■ TASK INPUTS ■
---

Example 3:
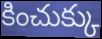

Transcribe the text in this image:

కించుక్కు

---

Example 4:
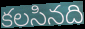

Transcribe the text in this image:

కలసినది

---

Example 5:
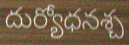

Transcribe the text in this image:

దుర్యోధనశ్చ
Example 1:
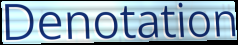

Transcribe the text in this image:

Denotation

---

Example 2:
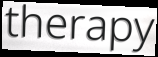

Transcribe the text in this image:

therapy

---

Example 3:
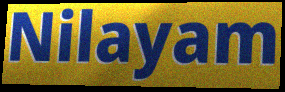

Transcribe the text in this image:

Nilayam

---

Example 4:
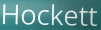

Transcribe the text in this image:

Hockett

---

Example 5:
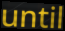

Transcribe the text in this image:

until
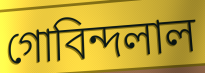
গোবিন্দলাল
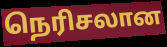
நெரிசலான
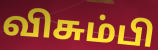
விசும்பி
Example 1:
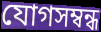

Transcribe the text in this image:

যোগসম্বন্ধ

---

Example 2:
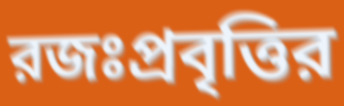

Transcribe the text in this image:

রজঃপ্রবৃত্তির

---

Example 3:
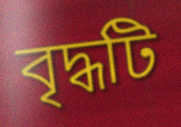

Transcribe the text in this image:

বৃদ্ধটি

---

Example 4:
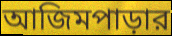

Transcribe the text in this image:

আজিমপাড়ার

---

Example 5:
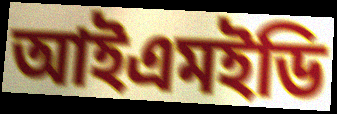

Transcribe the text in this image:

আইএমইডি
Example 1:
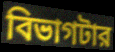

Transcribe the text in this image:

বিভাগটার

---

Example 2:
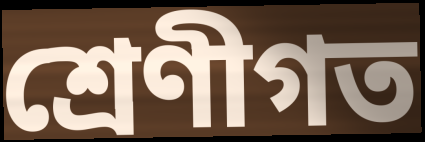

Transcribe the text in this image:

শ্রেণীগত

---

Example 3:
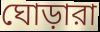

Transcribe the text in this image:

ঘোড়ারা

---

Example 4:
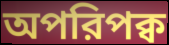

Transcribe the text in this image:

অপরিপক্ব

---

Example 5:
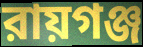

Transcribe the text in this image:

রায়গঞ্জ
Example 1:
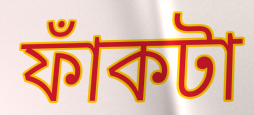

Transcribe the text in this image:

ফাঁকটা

■ WORK INSTRUCTIONS ■
Should the entries hold any pictures, please omit those and print the remaining text exactly.

■ REPLY ■
---

Example 3:

Transcribe the text in this image:

కించుక్కు

---

Example 4:

Transcribe the text in this image:

కలసినది

---

Example 5:

Transcribe the text in this image:

దుర్యోధనశ్చ
Example 1:

Transcribe the text in this image:

Denotation

---

Example 2:

Transcribe the text in this image:

therapy

---

Example 3:

Transcribe the text in this image:

Nilayam

---

Example 4:

Transcribe the text in this image:

Hockett

---

Example 5:

Transcribe the text in this image:

until
গোবিন্দলাল
நெரிசலான
விசும்பி
Example 1:

Transcribe the text in this image:

যোগসম্বন্ধ

---

Example 2:

Transcribe the text in this image:

রজঃপ্রবৃত্তির

---

Example 3:

Transcribe the text in this image:

বৃদ্ধটি

---

Example 4:

Transcribe the text in this image:

আজিমপাড়ার

---

Example 5:

Transcribe the text in this image:

আইএমইডি
Example 1:

Transcribe the text in this image:

বিভাগটার

---

Example 2:

Transcribe the text in this image:

শ্রেণীগত

---

Example 3:

Transcribe the text in this image:

ঘোড়ারা

---

Example 4:

Transcribe the text in this image:

অপরিপক্ব

---

Example 5:

Transcribe the text in this image:

রায়গঞ্জ
Example 1:

Transcribe the text in this image:

ফাঁকটা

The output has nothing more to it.